*WHAT YOU WILL DO*: The entries are to be written out word for word, with their images left out.
*** Begin section ***
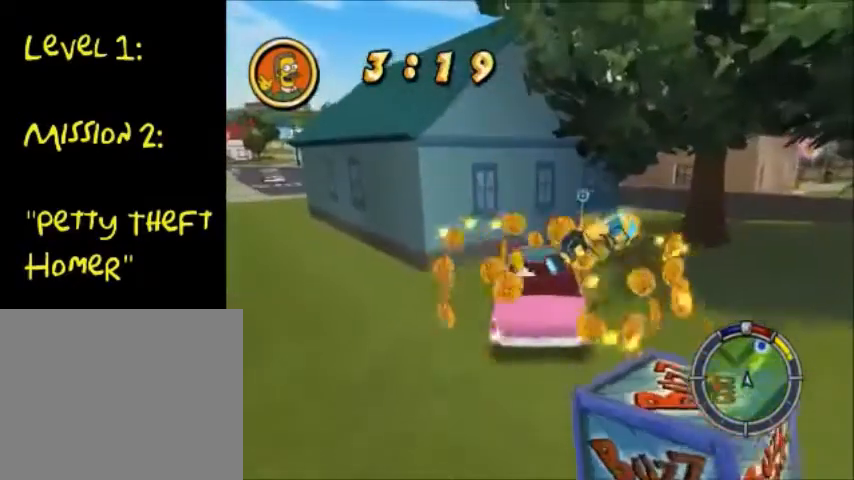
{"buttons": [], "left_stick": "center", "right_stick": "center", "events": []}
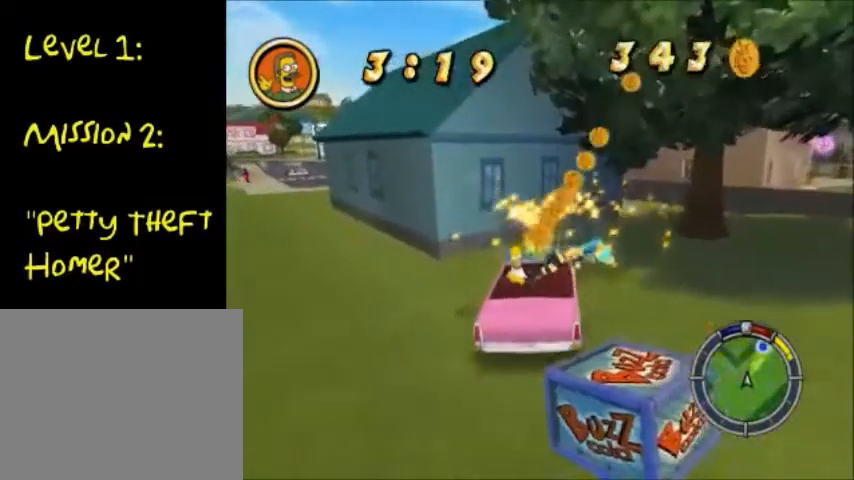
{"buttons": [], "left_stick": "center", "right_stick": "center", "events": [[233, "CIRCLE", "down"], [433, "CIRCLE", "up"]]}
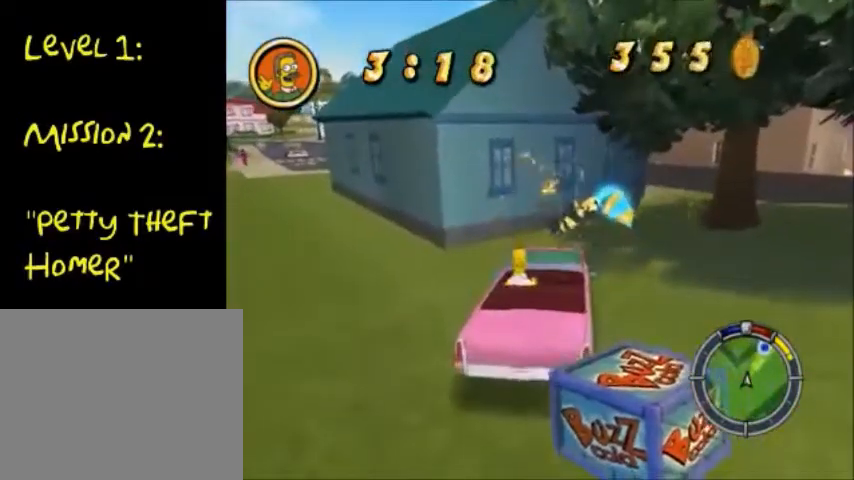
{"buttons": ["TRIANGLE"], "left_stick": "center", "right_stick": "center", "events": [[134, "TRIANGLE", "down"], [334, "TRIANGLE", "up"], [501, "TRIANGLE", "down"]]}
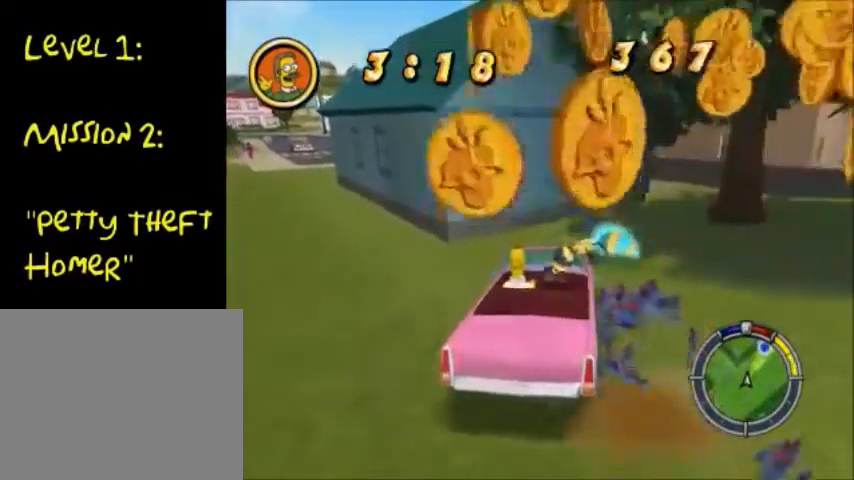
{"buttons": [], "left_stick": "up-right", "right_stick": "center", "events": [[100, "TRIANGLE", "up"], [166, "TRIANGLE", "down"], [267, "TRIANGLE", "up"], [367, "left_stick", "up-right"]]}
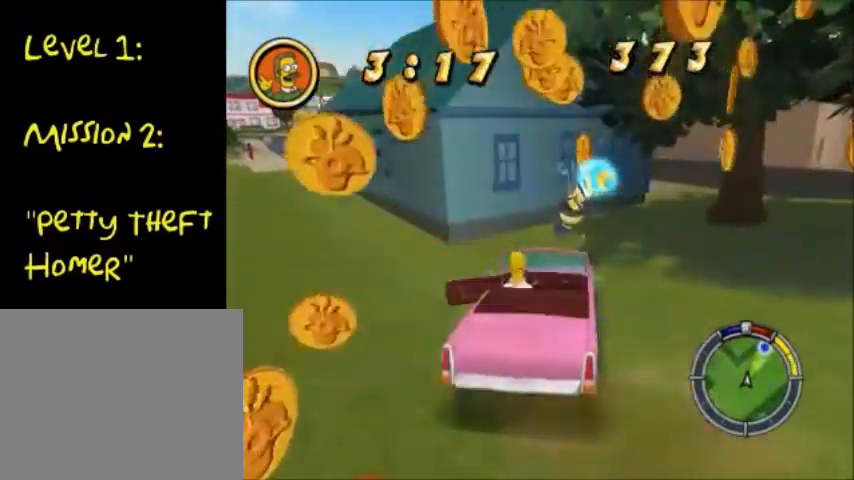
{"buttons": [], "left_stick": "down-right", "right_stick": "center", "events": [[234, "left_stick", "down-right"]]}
*** End section ***
*ANSWER BOX*:
{"buttons": [], "left_stick": "center", "right_stick": "center", "events": []}
{"buttons": [], "left_stick": "center", "right_stick": "center", "events": [[233, "CIRCLE", "down"], [433, "CIRCLE", "up"]]}
{"buttons": ["TRIANGLE"], "left_stick": "center", "right_stick": "center", "events": [[134, "TRIANGLE", "down"], [334, "TRIANGLE", "up"], [501, "TRIANGLE", "down"]]}
{"buttons": [], "left_stick": "up-right", "right_stick": "center", "events": [[100, "TRIANGLE", "up"], [166, "TRIANGLE", "down"], [267, "TRIANGLE", "up"], [367, "left_stick", "up-right"]]}
{"buttons": [], "left_stick": "down-right", "right_stick": "center", "events": [[234, "left_stick", "down-right"]]}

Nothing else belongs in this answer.